Run the mapper with a mapping file

Execute the csv_mapper script as follows ...

python csv_mapper.py \
  -i input/test_set1.csv \
  -m mappings/test_set1.map \
  -o output/test_set1.json \
  -l output/test_set1-statistics.json

Processing input/test_set1.csv ...
 10 rows processed, 1 rows skipped, complete!               <--the header row was skipped

OUTPUT #0 ...
  8 rows written
  1 rows skipped                                            <--this was due to the empty name filter

 MAPPED ATTRIBUTES:                                         <--these are the attributes that will be used for resolution
  name_full.....................          4 50.0 %
  name_org......................          4 50.0 %
  date_of_birth.................          2 25.0 %
  ssn_number....................          2 25.0 %
  addr_type.....................          4 50.0 %
  addr_line1....................          8 100.0 %
  addr_city.....................          8 100.0 %
  addr_state....................          8 100.0 %
  addr_postal_code..............          8 100.0 %

 UNMAPPED ATTRIBUTES:                                       <--these are attributes you decided to keep that won't be used for resolution
  important_date................          8 100.0 %
  important_status..............          8 100.0 %

 COLUMNS IGNORED: 
  uniqueid, type, name, gender, value                       <--make sure you didn't intend to map these!

process completed!

The -i parameter is for the csv file you want to map into json.
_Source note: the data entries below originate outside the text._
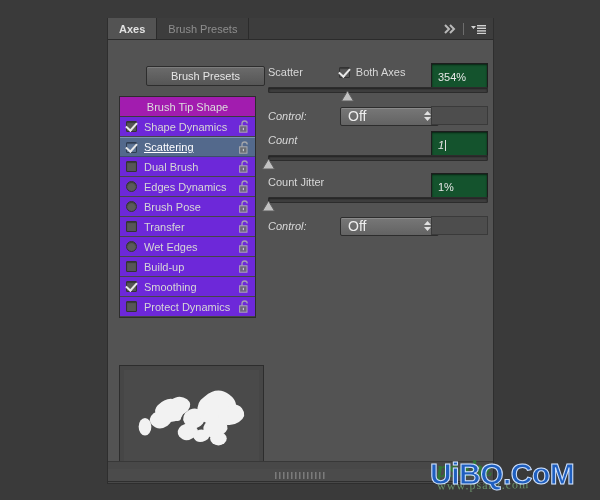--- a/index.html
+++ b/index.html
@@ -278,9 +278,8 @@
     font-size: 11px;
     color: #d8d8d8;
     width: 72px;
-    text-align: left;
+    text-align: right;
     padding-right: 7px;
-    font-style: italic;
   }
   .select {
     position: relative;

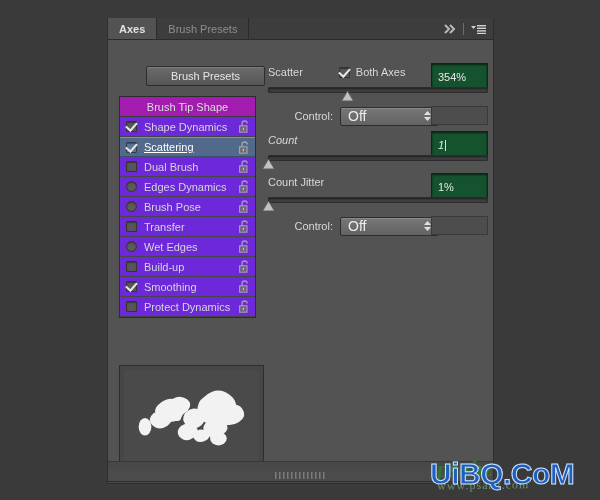--- a/index.html
+++ b/index.html
@@ -580,7 +580,7 @@
           </div>
         </div>
 
-        <div class="ctrl-block" style="margin-top:0;font-style:italic;">
+        <div class="ctrl-block" style="margin-top:0;">
           <div class="ctrl-head">
             <span class="ctrl-title">Count</span>
             <span class="numfield caret">1</span>

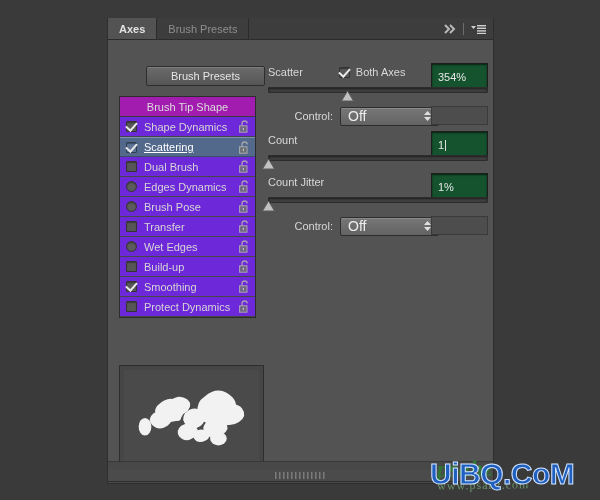--- a/index.html
+++ b/index.html
@@ -449,6 +449,15 @@
                 </svg></span>
             </div>
             <div class="list-row">
+              <span class="chk round"></span>
+              <span class="row-label">Texture</span>
+              <span class="lock"><svg width="11" height="13" viewBox="0 0 11 13">
+                  <path d="M3 6 V3.6 a2.6 2.6 0 0 1 5.2 0" fill="none" stroke="#b0b0b0" stroke-width="1.3"></path>
+                  <rect x="0.6" y="5.8" width="7.4" height="6.4" fill="#6f6f6f" stroke="#b8b8b8" stroke-width="1"></rect>
+                  <rect x="3.8" y="7.8" width="1.2" height="2.4" fill="#d8d8d8"></rect>
+                </svg></span>
+            </div>
+            <div class="list-row">
               <span class="chk"></span>
               <span class="row-label">Dual Brush</span>
               <span class="lock"><svg width="11" height="13" viewBox="0 0 11 13">

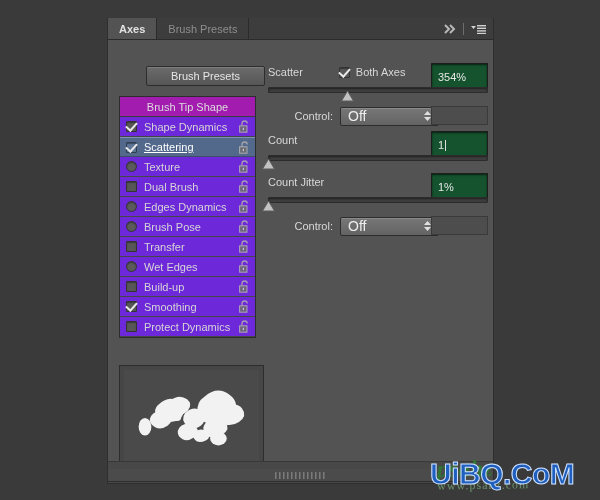--- a/index.html
+++ b/index.html
@@ -468,7 +468,7 @@
             </div>
             <div class="list-row">
               <span class="chk round"></span>
-              <span class="row-label">Edges Dynamics</span>
+              <span class="row-label">Axes Dynamics</span>
               <span class="lock"><svg width="11" height="13" viewBox="0 0 11 13">
                   <path d="M3 6 V3.6 a2.6 2.6 0 0 1 5.2 0" fill="none" stroke="#b0b0b0" stroke-width="1.3"></path>
                   <rect x="0.6" y="5.8" width="7.4" height="6.4" fill="#6f6f6f" stroke="#b8b8b8" stroke-width="1"></rect>

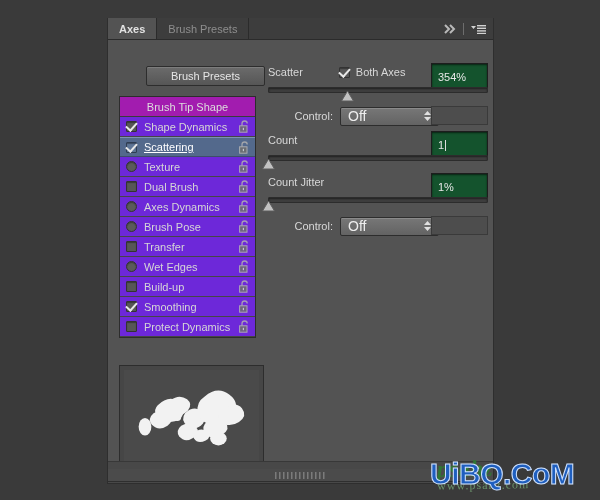--- a/index.html
+++ b/index.html
@@ -493,6 +493,15 @@
                   <rect x="3.8" y="7.8" width="1.2" height="2.4" fill="#d8d8d8"></rect>
                 </svg></span>
             </div>
+            <div class="list-row sep-top">
+              <span class="chk"></span>
+              <span class="row-label">Noise</span>
+              <span class="lock"><svg width="11" height="13" viewBox="0 0 11 13">
+                  <path d="M3 6 V3.6 a2.6 2.6 0 0 1 5.2 0" fill="none" stroke="#b0b0b0" stroke-width="1.3"></path>
+                  <rect x="0.6" y="5.8" width="7.4" height="6.4" fill="#6f6f6f" stroke="#b8b8b8" stroke-width="1"></rect>
+                  <rect x="3.8" y="7.8" width="1.2" height="2.4" fill="#d8d8d8"></rect>
+                </svg></span>
+            </div>
             <div class="list-row">
               <span class="chk round"></span>
               <span class="row-label">Wet Edges</span>

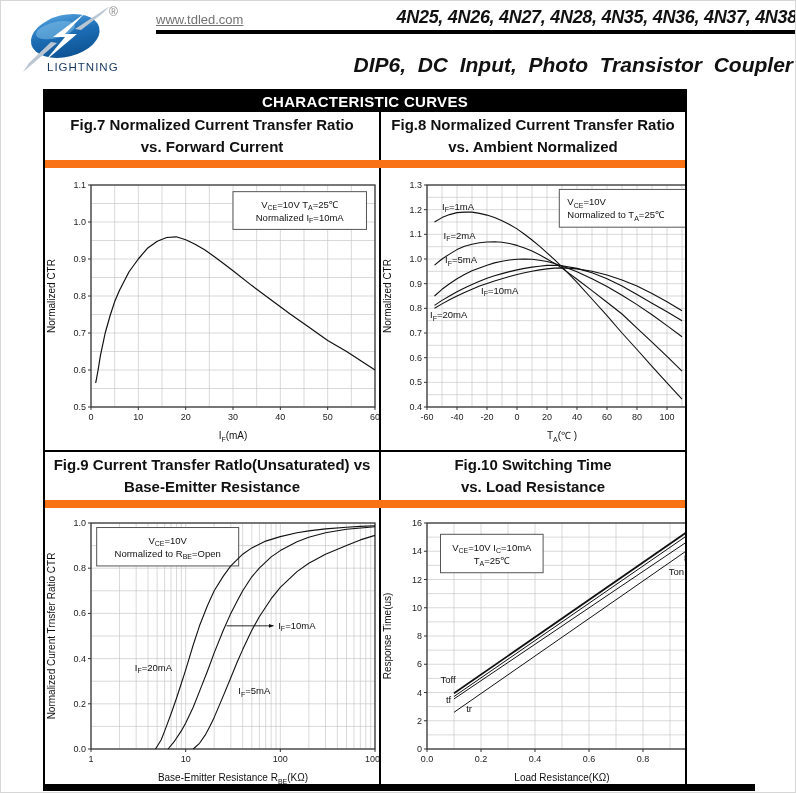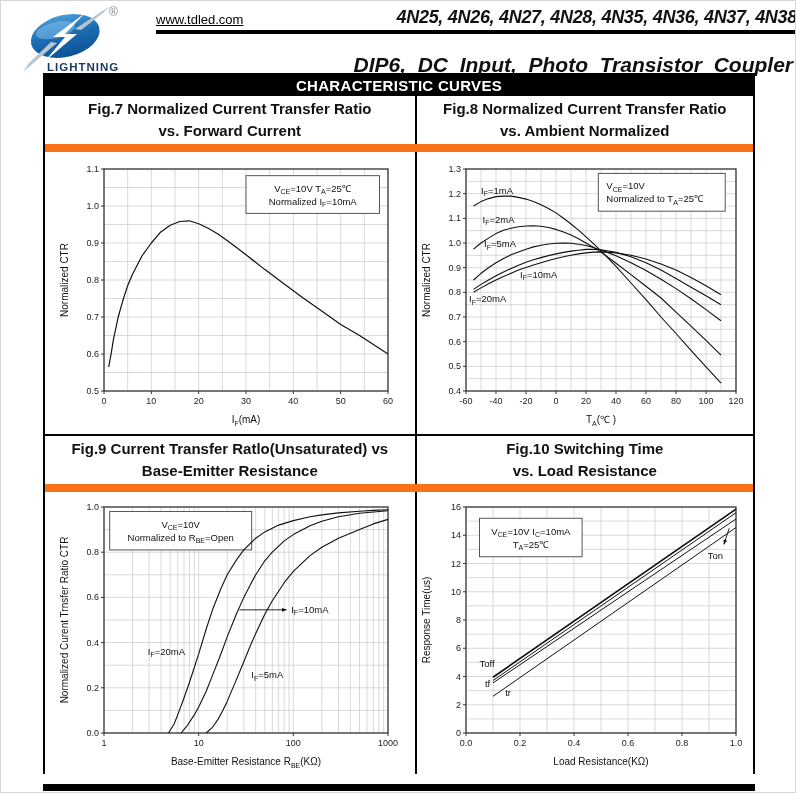--- a/index.html
+++ b/index.html
@@ -16,7 +16,7 @@
     color:#15375f;letter-spacing:1px;}
   .hright{position:absolute;left:155px;top:6px;width:641px;}
   .hrow{display:flex;align-items:flex-end;white-space:nowrap;}
-  .weblink{font-size:13px;color:#000000;text-decoration:underline;padding-bottom:1px;cursor:pointer;}
+  .weblink{font-size:13px;color:#737373;text-decoration:underline;padding-bottom:1px;cursor:pointer;}
   .parts{flex:1;text-align:right;font-size:18px;font-weight:bold;font-style:italic;
     letter-spacing:-0.3px;padding-bottom:0;}
   .hrule{height:4px;background:#000;margin-top:2px;}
The -o parameter is for the name of the json records to. The -m parameter is for the name of the completed mapping file to use.

You will want to review the statistics it produces and make sure it makes sense to you ...

  • Do the mapped statistics make sense? Especially for calculated values such as name_org and name_full.
  • Should any of the unmapped attributes really be mapped? Maybe there is a typo.
  • Should any of the columns ignored be included?

Loading into Senzing

You must first update the Senzing configuration with any new data source codes, features or attributes you specified in your mapper. These can be added via the G2ConfigTool python script provided in the install.

The JSON files created by your mapper can be loaded into Senzing in various ways. If you have a docker or AWS setup, you can load them via the stream-producer or if you have a bare metal install you can load them via the G2Loader python script provided in the install.